兩個聲音不停地在心裡割據,趙肅恍恍惚惚,意識飄得有些遠,彷彿又回到老師臨別那天,對他贈言的情景。

明知不可為而為之,是大愚,也是大勇。

要做大勇者,何其困難,楊繼盛,難怪千古只出一個楊繼盛。

趙肅微微扯動嘴角,乾裂的嘴唇動了動,困難地吐出一句話:「……我沒什麼可招的。
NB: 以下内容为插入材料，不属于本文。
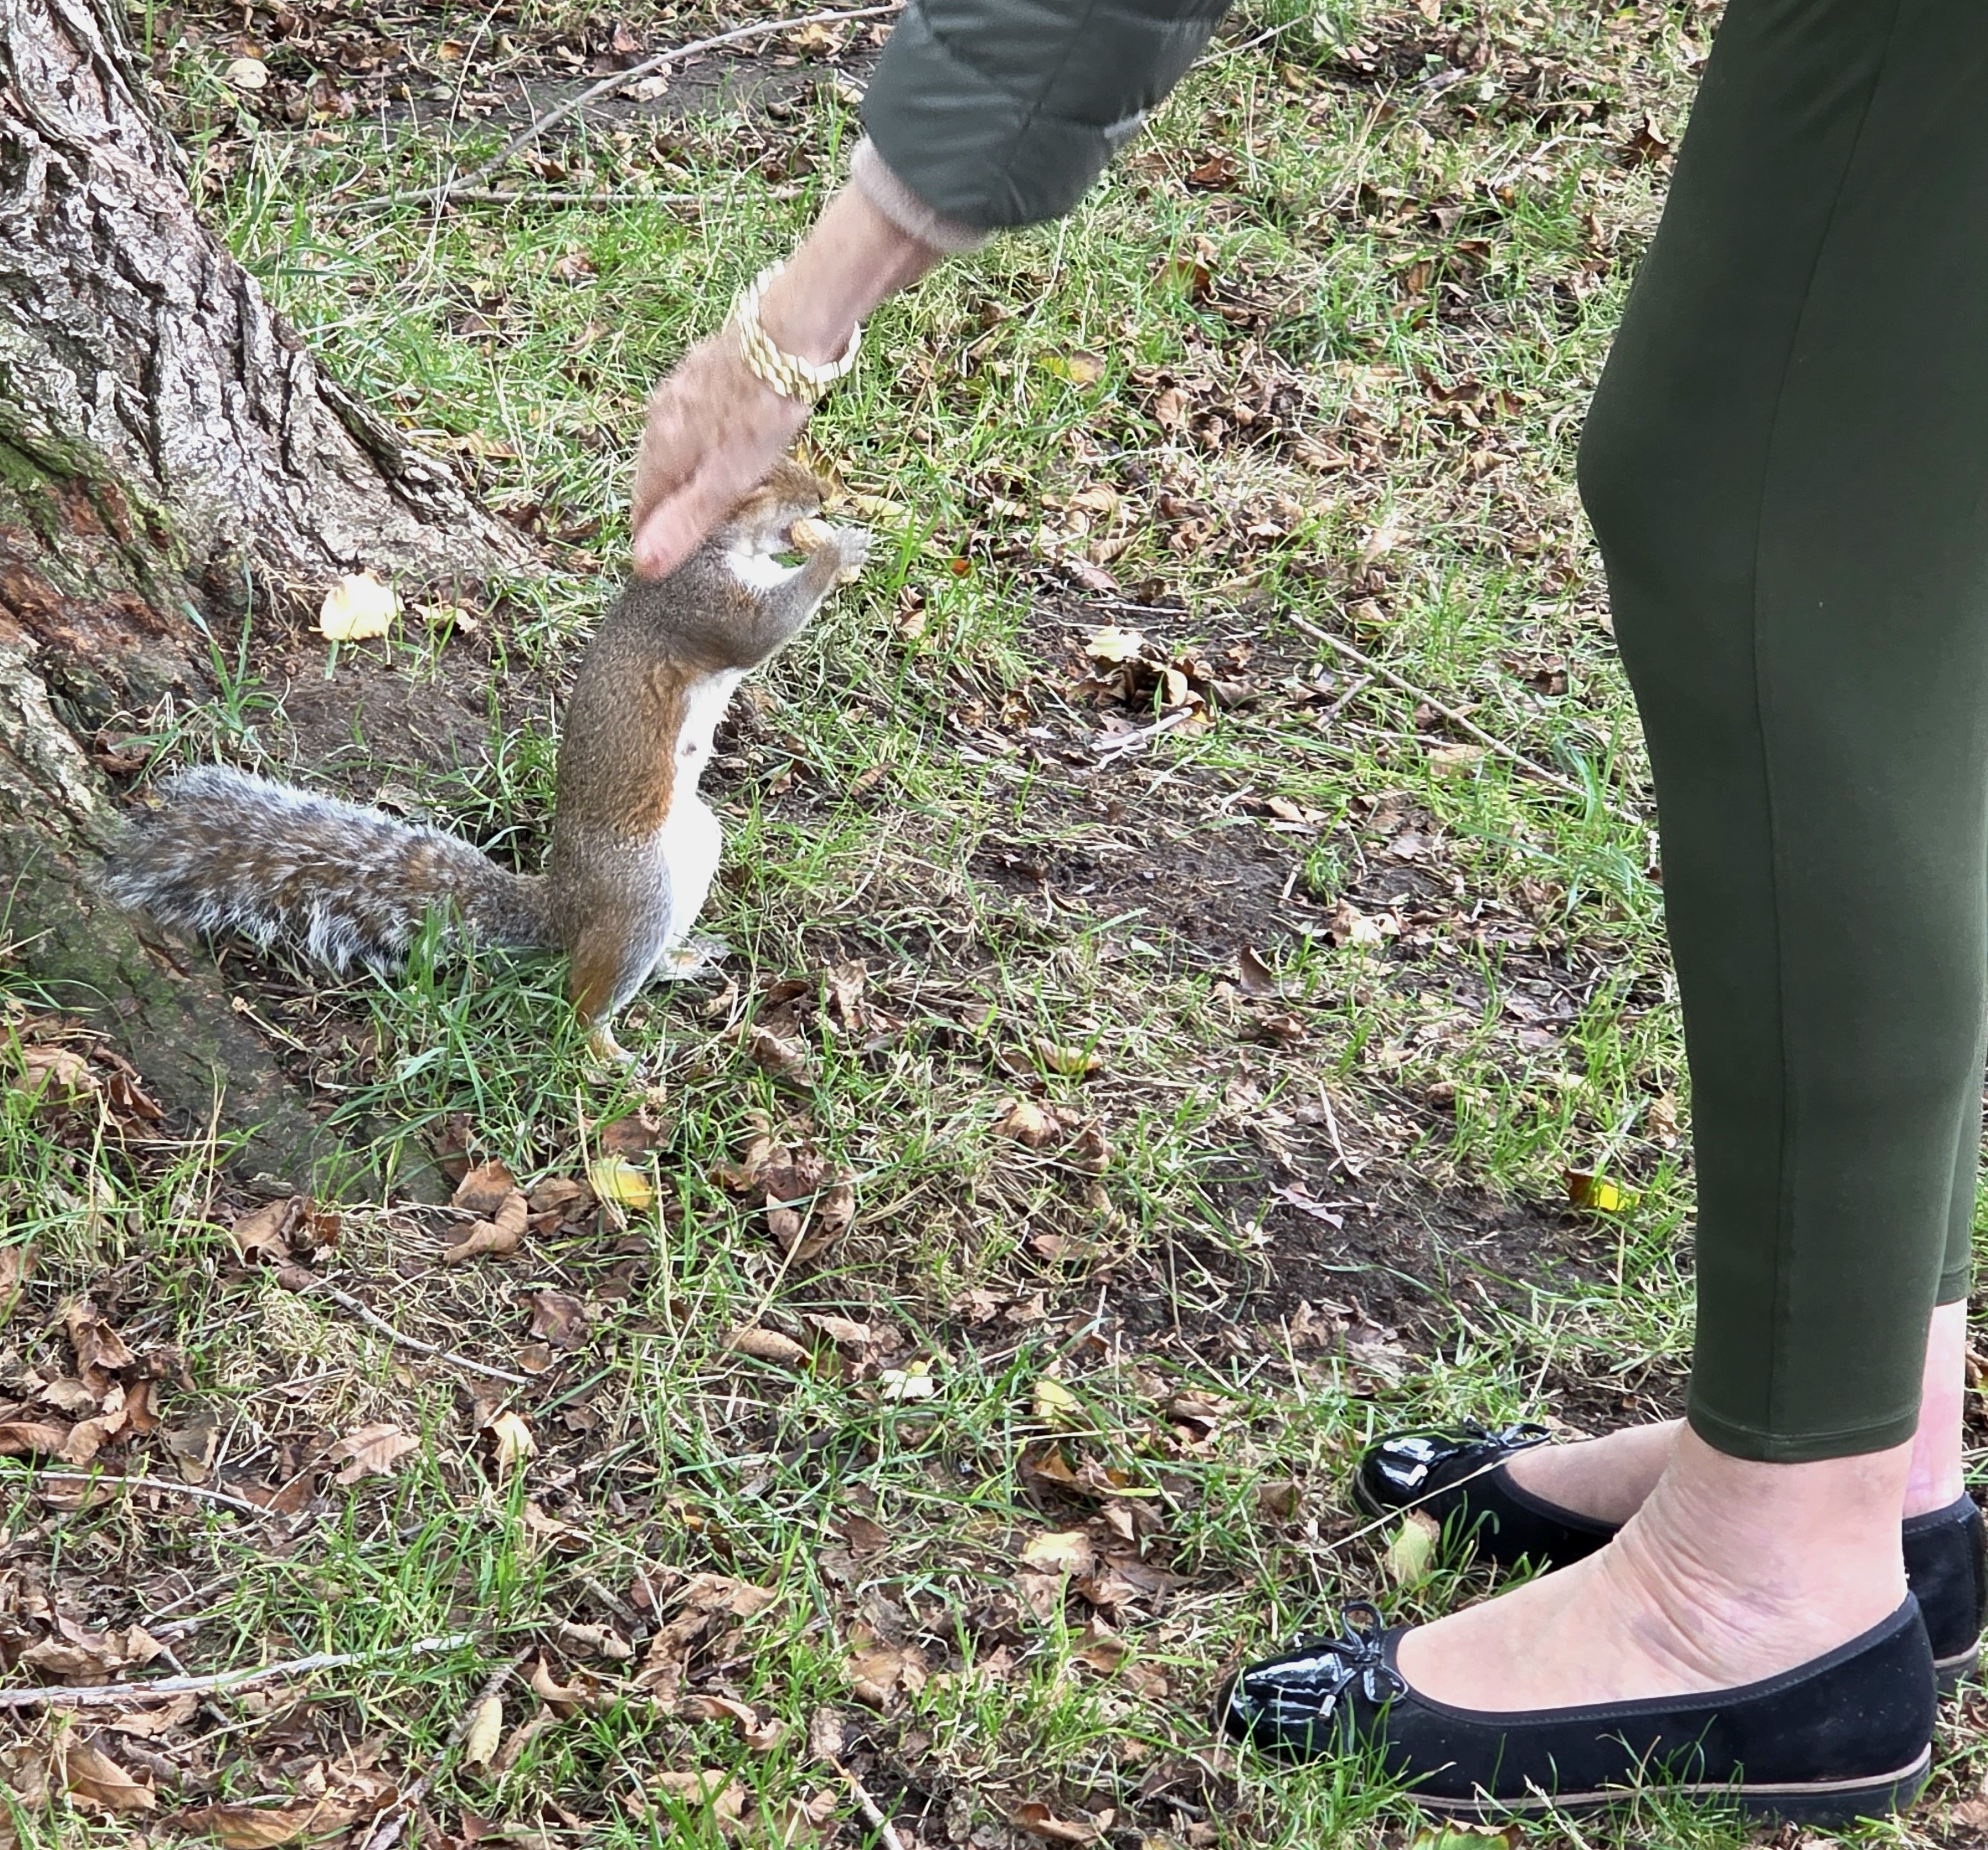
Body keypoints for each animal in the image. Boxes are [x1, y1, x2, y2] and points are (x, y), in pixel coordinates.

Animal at [104, 459, 867, 1062]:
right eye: (756, 482)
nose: (823, 491)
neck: (724, 547)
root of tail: (562, 907)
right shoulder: (700, 601)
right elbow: (756, 632)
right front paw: (837, 552)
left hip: (695, 849)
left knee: (644, 958)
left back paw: (682, 958)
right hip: (637, 889)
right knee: (584, 995)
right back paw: (602, 1048)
」

話剛落音,啪的一聲,右手無名指也斷了。

對方嘖嘖笑道:「我看走眼了,原來不是弱書生,而是塊硬骨頭,不如我們來試點更刺激的,你聽過梳洗嗎?」

趙肅的眼皮微微顫動了一下。

永壽宮。

嘉靖看著一大一小的身影,沒有說話。

裕王在外頭等了半天,本以為會無功而返,結果老爹居然破天荒肯見他們,這真是一個奇蹟,戰戰兢兢地進來,一心準備了滿肚子的話,結果對上嘉靖冷冷淡淡的表情,就一句也憋不出來了。